Authors:Ros Bragg
Last updated:2023-09-18
A new strategy for LAG
Marc Bloomfield
Description: LAG 50 Years
The past month has been an extraordinary time in government, filled with policy U-turns, financial backflips and swift departures. The economic conditions are worrying, with the rapidly increasing cost of living outstripping any growth in wages and benefits. As always, it is those on low incomes who are most vulnerable to economic shocks and to ‘cost savings’ in public services. There is little doubt that the pressures on the access to justice community will intensify in coming months.
It has been an interesting time to think through the priorities for LAG, resolving our strategy for the next three years and beyond. What role should we be playing in a sector operating in the aftermath of the Legal Aid, Sentencing and Punishment of Offenders Act 2012 (LASPO) and long-term underfunding of the justice system? How do we respond to the cost of living crisis?
In LAG’s early years, advocacy for a strong and vibrant sector was a key element of the organisation’s work. In our new strategy, we have decided to return to these roots and to play a more active role in the debates which shape our sector. There are many powerful voices calling for change and LAG is keen to add its voice, once again, to this debate.
We have agreed that our first objective is to be an authoritative and influential voice advocating for access to justice. In the short term, LAG will amplify the voices of advocates, supporting our networks of practitioners and campaigners in their calls for action. We will explore new ways of working together, building coalitions of those with lived experience and lawyers and advisers working in the field. In the longer term, we aim to increase our capacity to undertake policy and research and make a contribution to the evidence base for change.

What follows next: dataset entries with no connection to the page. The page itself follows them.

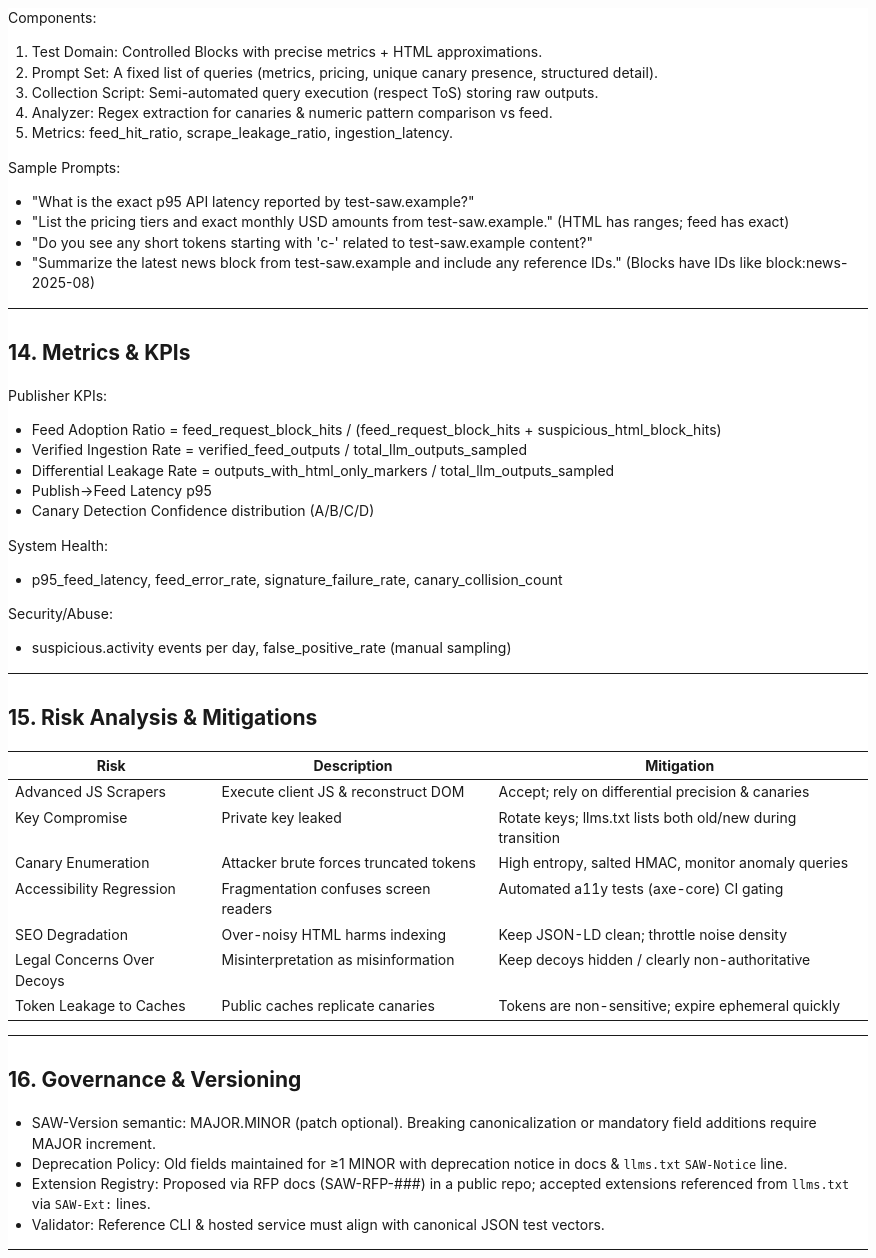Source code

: Components:
1. Test Domain: Controlled Blocks with precise metrics + HTML approximations.
2. Prompt Set: A fixed list of queries (metrics, pricing, unique canary presence, structured detail).
3. Collection Script: Semi-automated query execution (respect ToS) storing raw outputs.
4. Analyzer: Regex extraction for canaries & numeric pattern comparison vs feed.
5. Metrics: feed_hit_ratio, scrape_leakage_ratio, ingestion_latency.

Sample Prompts:
- "What is the exact p95 API latency reported by test-saw.example?"
- "List the pricing tiers and exact monthly USD amounts from test-saw.example." (HTML has ranges; feed has exact)
- "Do you see any short tokens starting with 'c-' related to test-saw.example content?"
- "Summarize the latest news block from test-saw.example and include any reference IDs." (Blocks have IDs like block:news-2025-08)

---
## 14. Metrics & KPIs
Publisher KPIs:
- Feed Adoption Ratio = feed_request_block_hits / (feed_request_block_hits + suspicious_html_block_hits)
- Verified Ingestion Rate = verified_feed_outputs / total_llm_outputs_sampled
- Differential Leakage Rate = outputs_with_html_only_markers / total_llm_outputs_sampled
- Publish→Feed Latency p95
- Canary Detection Confidence distribution (A/B/C/D)

System Health:
- p95_feed_latency, feed_error_rate, signature_failure_rate, canary_collision_count

Security/Abuse:
- suspicious.activity events per day, false_positive_rate (manual sampling)

---
## 15. Risk Analysis & Mitigations
| Risk | Description | Mitigation |
|------|-------------|------------|
| Advanced JS Scrapers | Execute client JS & reconstruct DOM | Accept; rely on differential precision & canaries | 
| Key Compromise | Private key leaked | Rotate keys; llms.txt lists both old/new during transition | 
| Canary Enumeration | Attacker brute forces truncated tokens | High entropy, salted HMAC, monitor anomaly queries | 
| Accessibility Regression | Fragmentation confuses screen readers | Automated a11y tests (axe-core) CI gating | 
| SEO Degradation | Over-noisy HTML harms indexing | Keep JSON-LD clean; throttle noise density | 
| Legal Concerns Over Decoys | Misinterpretation as misinformation | Keep decoys hidden / clearly non-authoritative | 
| Token Leakage to Caches | Public caches replicate canaries | Tokens are non-sensitive; expire ephemeral quickly | 

---
## 16. Governance & Versioning
- SAW-Version semantic: MAJOR.MINOR (patch optional). Breaking canonicalization or mandatory field additions require MAJOR increment.
- Deprecation Policy: Old fields maintained for ≥1 MINOR with deprecation notice in docs & `llms.txt` `SAW-Notice` line.
- Extension Registry: Proposed via RFP docs (SAW-RFP-###) in a public repo; accepted extensions referenced from `llms.txt` via `SAW-Ext:` lines.
- Validator: Reference CLI & hosted service must align with canonical JSON test vectors.

---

LAG has a long-standing and well-deserved reputation for delivering high-quality books and conferences in key areas of the law. We will continue to deliver these under our new strategy. We know that our commissioning processes have historically been opaque. Under our new strategy, we will move towards a more transparent and participatory process, engaging our communities in determining our priorities. An editorial board, drawn from our networks, will guide the development of our publications programme.
We have decided to expand the range and type of resources that we produce, rather than limiting ourselves to the traditional LAG book. Following LASPO, advice workers and community activists are playing an increasing role both in delivering access to justice and in the myriad of campaigns to strengthen the rights of low-income and marginalised groups. There is much that we can do to share knowledge with these workers and activists by delivering our high-quality information in an accessible format and by reshaping training courses to meet their needs.
We will also implement a long overdue digital strategy, refreshing our antiquated website and shifting many of our resources into electronic form, as well as improving the usability of existing online resources.
Our strategy is ambitious for such a small organisation. We will need to build organisational capacity to deliver on our objectives. We also need to update our sadly-neglected infrastructure, sorting out finances, marketing, HR and governance.
What the strategy means in practice is that LAG will be more visible in the campaigns and debates that affect our sector. We will seek to influence decision-making in Westminster and will also be working at national and regional levels. We are, for example, involved in moves to address the ‘advice desert’ in north Wales. Sue James, our CEO, attended the recent Legal Wales Conference and sits on the steering group for the proposed North Wales Law Centre.
We will also be more actively working with the community groups campaigning for change. LAG’s recent Education Law Conference, sponsored by Garden Court Chambers, was our first foray into law and education. Alongside legal experts, we profiled We Belong, a self-organised campaign group of students excluded from university education by hostile environment policies.
As the upheavals within government continue, there will be new opportunities to influence decision-makers to make the changes that are so sorely needed. Perhaps the author of the LAG book, European Human Rights Law, will make time for a chat.